● 目標:
下の記録から、「order: Sphagnales」を含む行で始めて「genus: Stellaria」を含む行で終わるまでの行を、そのまま書き写してください。

━━━━━ 元データ

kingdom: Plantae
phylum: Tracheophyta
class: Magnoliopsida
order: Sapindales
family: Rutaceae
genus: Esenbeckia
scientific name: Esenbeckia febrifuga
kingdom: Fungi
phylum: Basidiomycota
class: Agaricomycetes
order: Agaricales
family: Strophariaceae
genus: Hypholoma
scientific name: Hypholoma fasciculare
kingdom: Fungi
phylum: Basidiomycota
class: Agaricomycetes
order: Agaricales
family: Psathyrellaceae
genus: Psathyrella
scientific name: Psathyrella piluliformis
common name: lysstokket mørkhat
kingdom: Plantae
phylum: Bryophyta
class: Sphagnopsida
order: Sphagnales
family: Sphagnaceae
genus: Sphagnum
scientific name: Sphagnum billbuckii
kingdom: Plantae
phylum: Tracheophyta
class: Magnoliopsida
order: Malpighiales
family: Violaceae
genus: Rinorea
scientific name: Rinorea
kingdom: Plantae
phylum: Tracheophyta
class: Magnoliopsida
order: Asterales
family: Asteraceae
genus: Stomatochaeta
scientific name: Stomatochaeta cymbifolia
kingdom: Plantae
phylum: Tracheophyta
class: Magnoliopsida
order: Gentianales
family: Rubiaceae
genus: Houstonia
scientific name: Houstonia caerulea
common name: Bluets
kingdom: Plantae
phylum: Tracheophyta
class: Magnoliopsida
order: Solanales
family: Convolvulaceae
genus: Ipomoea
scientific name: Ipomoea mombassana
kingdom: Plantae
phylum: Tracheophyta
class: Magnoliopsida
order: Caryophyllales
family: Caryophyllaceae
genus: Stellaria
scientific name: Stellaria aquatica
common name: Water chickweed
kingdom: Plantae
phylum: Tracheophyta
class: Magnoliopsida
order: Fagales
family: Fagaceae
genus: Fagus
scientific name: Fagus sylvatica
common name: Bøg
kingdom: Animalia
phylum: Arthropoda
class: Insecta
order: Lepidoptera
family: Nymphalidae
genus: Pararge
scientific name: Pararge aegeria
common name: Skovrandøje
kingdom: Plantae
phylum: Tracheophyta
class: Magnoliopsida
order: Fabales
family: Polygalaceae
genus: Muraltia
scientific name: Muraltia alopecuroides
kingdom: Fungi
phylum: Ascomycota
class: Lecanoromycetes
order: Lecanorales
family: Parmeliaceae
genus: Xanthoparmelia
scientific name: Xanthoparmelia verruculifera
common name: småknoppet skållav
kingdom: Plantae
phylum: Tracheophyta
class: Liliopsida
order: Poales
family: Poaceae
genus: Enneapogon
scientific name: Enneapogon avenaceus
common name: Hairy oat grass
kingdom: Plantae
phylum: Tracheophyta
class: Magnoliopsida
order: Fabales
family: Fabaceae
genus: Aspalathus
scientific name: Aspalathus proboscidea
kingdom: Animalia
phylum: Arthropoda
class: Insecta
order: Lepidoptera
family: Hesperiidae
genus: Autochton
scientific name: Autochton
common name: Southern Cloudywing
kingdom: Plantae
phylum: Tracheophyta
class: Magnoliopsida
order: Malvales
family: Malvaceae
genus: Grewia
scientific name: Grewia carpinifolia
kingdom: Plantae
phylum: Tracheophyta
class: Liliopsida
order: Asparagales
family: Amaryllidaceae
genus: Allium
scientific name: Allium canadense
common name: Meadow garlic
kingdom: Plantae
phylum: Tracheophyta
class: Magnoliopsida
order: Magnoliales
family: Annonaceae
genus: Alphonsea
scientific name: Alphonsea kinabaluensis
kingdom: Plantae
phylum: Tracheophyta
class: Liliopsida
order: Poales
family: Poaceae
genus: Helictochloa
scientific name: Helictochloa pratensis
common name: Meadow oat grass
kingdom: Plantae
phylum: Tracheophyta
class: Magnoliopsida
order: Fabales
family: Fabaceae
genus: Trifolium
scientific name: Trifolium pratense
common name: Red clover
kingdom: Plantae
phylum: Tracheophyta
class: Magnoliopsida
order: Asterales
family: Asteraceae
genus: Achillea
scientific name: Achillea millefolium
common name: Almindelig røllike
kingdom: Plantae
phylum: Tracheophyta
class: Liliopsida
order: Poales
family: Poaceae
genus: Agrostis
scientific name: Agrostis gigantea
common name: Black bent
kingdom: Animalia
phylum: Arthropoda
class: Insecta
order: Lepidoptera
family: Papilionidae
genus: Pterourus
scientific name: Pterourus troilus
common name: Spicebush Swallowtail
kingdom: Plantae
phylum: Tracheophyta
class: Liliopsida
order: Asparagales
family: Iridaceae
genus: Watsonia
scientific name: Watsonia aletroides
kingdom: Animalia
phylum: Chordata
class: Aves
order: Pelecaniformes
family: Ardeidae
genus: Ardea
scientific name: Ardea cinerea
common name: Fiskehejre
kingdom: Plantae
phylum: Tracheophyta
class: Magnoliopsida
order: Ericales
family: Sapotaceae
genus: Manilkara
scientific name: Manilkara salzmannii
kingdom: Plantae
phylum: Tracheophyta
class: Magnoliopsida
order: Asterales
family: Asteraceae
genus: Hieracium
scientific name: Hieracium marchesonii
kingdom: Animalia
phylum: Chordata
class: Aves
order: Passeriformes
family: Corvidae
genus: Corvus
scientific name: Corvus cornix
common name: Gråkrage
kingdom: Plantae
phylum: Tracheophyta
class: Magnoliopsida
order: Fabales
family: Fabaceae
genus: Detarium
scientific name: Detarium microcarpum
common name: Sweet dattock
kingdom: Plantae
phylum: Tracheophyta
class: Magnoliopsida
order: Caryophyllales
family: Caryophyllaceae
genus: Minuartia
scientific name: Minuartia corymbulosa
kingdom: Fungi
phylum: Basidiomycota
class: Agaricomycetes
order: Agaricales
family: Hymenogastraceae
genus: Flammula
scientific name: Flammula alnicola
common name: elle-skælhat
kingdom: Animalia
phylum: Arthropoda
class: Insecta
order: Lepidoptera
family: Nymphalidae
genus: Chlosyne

━━━━━━━━━━

● 解答:
order: Sphagnales
family: Sphagnaceae
genus: Sphagnum
scientific name: Sphagnum billbuckii
kingdom: Plantae
phylum: Tracheophyta
class: Magnoliopsida
order: Malpighiales
family: Violaceae
genus: Rinorea
scientific name: Rinorea
kingdom: Plantae
phylum: Tracheophyta
class: Magnoliopsida
order: Asterales
family: Asteraceae
genus: Stomatochaeta
scientific name: Stomatochaeta cymbifolia
kingdom: Plantae
phylum: Tracheophyta
class: Magnoliopsida
order: Gentianales
family: Rubiaceae
genus: Houstonia
scientific name: Houstonia caerulea
common name: Bluets
kingdom: Plantae
phylum: Tracheophyta
class: Magnoliopsida
order: Solanales
family: Convolvulaceae
genus: Ipomoea
scientific name: Ipomoea mombassana
kingdom: Plantae
phylum: Tracheophyta
class: Magnoliopsida
order: Caryophyllales
family: Caryophyllaceae
genus: Stellaria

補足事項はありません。